If `${OPENAI_API_KEY}` appears in YAML but the env var is not actually set, the
literal string `${OPENAI_API_KEY}` ends up as the API key value. The credential
filter detects the `${` substring and removes the provider entirely. This also
applies if `${VAR}` appears in the middle of the value, such as
`prefix-${OPENAI_API_KEY}`. Always verify your env vars are exported before
starting the process, or supply a default: `${OPENAI_API_KEY:-}`.

### A misindented `providers:` section is rejected

YAML reads this as an empty `providers:` section plus two unrelated top-level
keys, not as two providers:

```yaml theme={null}
providers:
uranium-geryon-9b:          # not indented under providers:
  type: vllm
  base_url: "http://uranium-geryon-9b:8000/v1"
uranium-gemma-embedding:    # likewise
  type: vllm
  base_url: "http://uranium-gemma-embedding:8000/v1"
```

Strict parsing rejects it at startup, naming every offending line:

```text theme={null}
failed to parse config.yaml: line 2: field uranium-geryon-9b not found; line 5: field uranium-gemma-embedding not found
```

Indent provider entries two spaces under `providers:`. Before strict parsing,
this booted with zero YAML providers and no error. With `CONFIG_STRICT=false` it
boots with zero YAML providers and one warning per unindented key.

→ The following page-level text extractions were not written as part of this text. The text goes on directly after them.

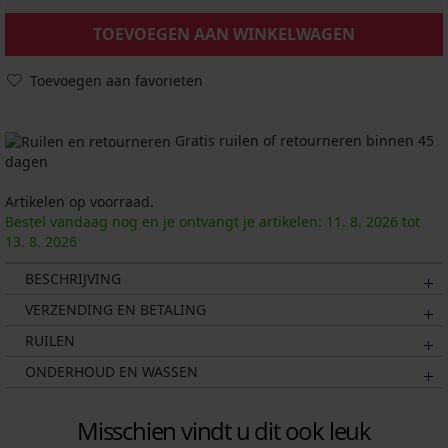
TOEVOEGEN AAN WINKELWAGEN
Toevoegen aan favorieten
Gratis ruilen of retourneren binnen 45
dagen
Artikelen op voorraad.
Bestel vandaag nog en je ontvangt je artikelen:
11. 8.
2026
tot
13. 8.
2026
BESCHRIJVING
VERZENDING EN BETALING
RUILEN
ONDERHOUD EN WASSEN
Misschien vindt u dit ook leuk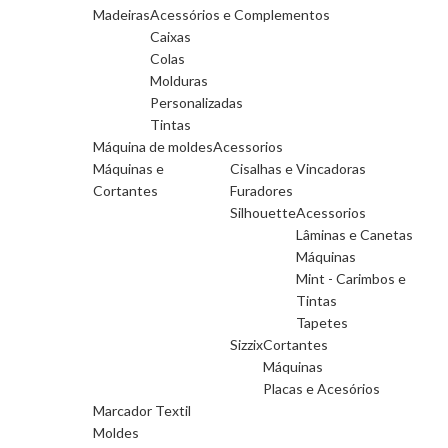
Madeiras
Acessórios e Complementos
Caixas
Colas
Molduras
Personalizadas
Tintas
Máquina de moldes
Acessorios
Máquinas e
Cisalhas e Vincadoras
Cortantes
Furadores
Silhouette
Acessorios
Lâminas e Canetas
Máquinas
Mint - Carimbos e
Tintas
Tapetes
Sizzix
Cortantes
Máquinas
Placas e Acesórios
Marcador Textil
Moldes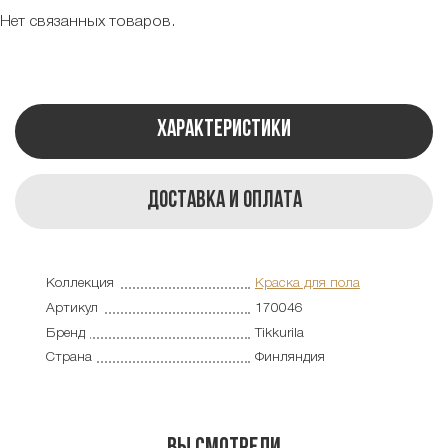
Нет связанных товаров.
Характеристики
Доставка и оплата
Коллекция
Краска для пола
Артикул
170046
Бренд
Tikkurila
Страна
Финляндия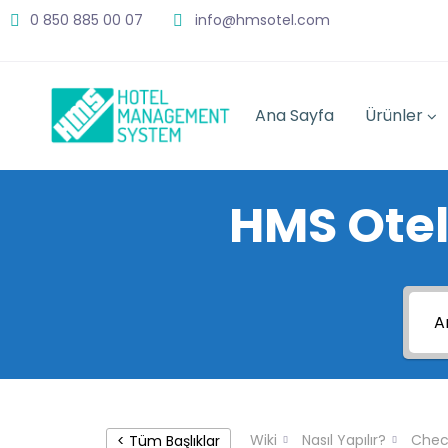
0 850 885 00 07
info@hmsotel.com
Ana Sayfa
Ürünler
HMS Otel
Wiki
Nasıl Yapılır?
Chec
< Tüm Başlıklar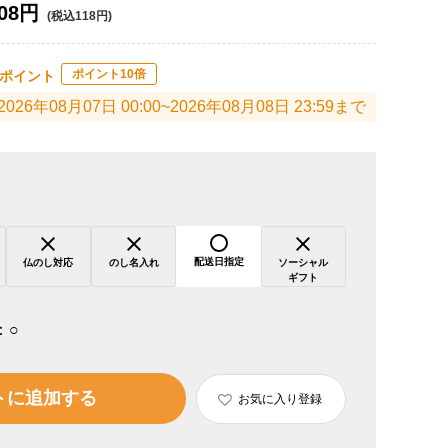
08円
(税込118円)
ポイント10倍
ポイント
2026年08月07日 00:00~2026年08月08日 23:59まで
配送日指定
仏のし対応
のし名入れ
ソーシャル
ギフト
：
○
トに追加する
お気に入り登録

### Per-provider resilience can only come from YAML

The env-var override walk skips `map` fields. `RETRY_MAX_RETRIES` changes the
global default for all providers but cannot target a single provider.
Per-provider tuning requires a `providers.<name>.resilience:` block in
`config.yaml`.

### Partial YAML leaves the rest at defaults

YAML is unmarshalled onto a struct that has already been populated with
built-in defaults. Only fields that appear in the file are written. Omitting
`max_backoff` from `resilience.retry` leaves it at its built-in default; you do
not need to repeat defaults you are happy with.